Bobi Wine, who has been on a European tour mobilizing resources to support his political party activities, has been showered with praise from members of the LGBTQ community in Belgium and other European countries, calling him an ambassador of the LGBTQ people in Africa who has not shied away  from fighting for sexual minorities’ rights.

Many include one David Vidal Sans, a Press and Communications Advisor at the European Union Parliament, took it to social media to commend Bobi Wine for his role in promoting homosexuality in Africa.

“Honored to meet Uganda’s most prominent leader, @HEBobiwine. He is not only fighting for human and LGBTI+ rights but also exposing the dictatorial reality of his country in the 2024 Oscar-nominated documentary Bobi Wine: The People’s President,” Vidal posted on X.

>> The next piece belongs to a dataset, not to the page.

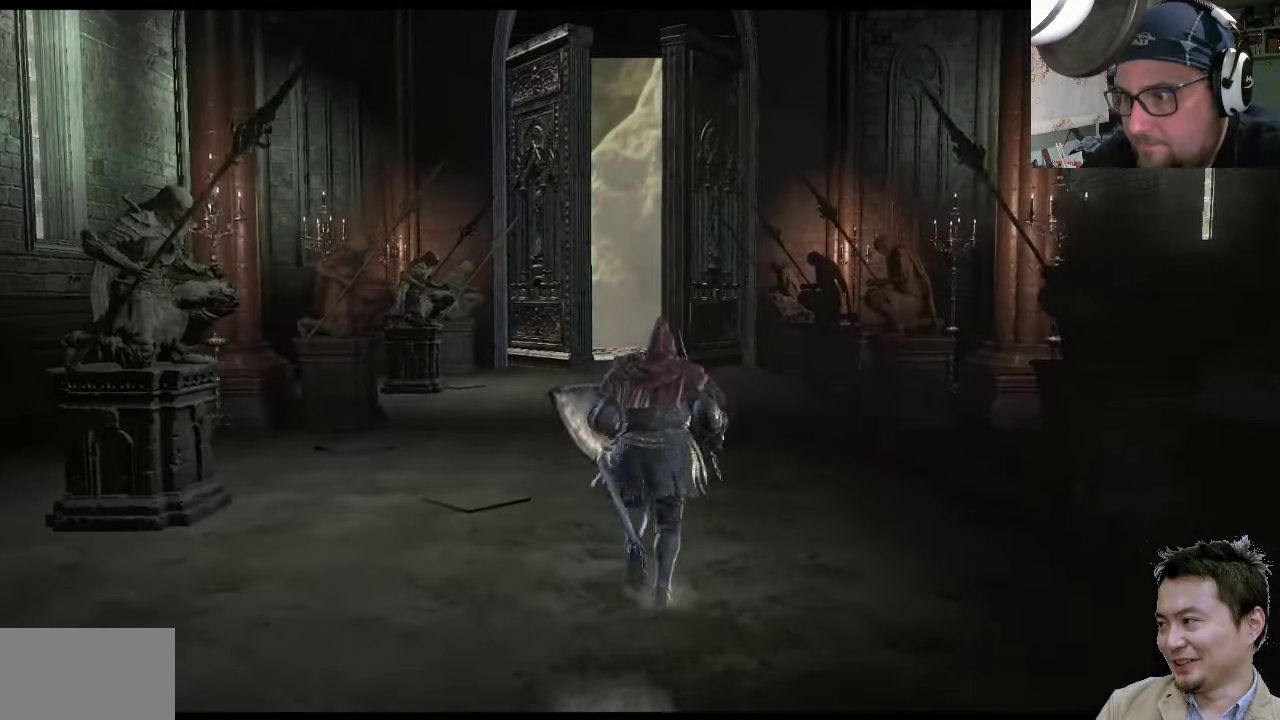
{"buttons": ["CIRCLE"], "left_stick": "up", "right_stick": "center", "events": []}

Bobi Wine, who was deemed homophobic and made a song condemning homosexuality, made it categorically clear that he supports the LGBTQ community after joining elective politics in 2018. In November 2023, he condemned his party MPs for supporting the Anti-Homosexuality Act (AHA), which prohibits the promotion of homosexuality in Uganda and has a death penalty for aggravated homosexuality.

While speaking to BBC in London, Bobi Wine bashed his MPs for going against his stance on LGBTQ rights and accused them of working with President Museveni to pass the AHA. It is against this backdrop that he removed Mpuuga from the Leader of Opposition (LOP) post in parliament for allegedly rallying his colleagues to support the AHA.

However, unlike in Europe and America, where he clearly declares his complete support for LGBTQ rights, Bobi Wine denies his association with homosexuals whenever he gets back to Uganda in fear of losing support from the locals who continue to detest homosexuality.

This has left him in a dilemma to choose between the money from the LGBTQ community and the political support from the locals.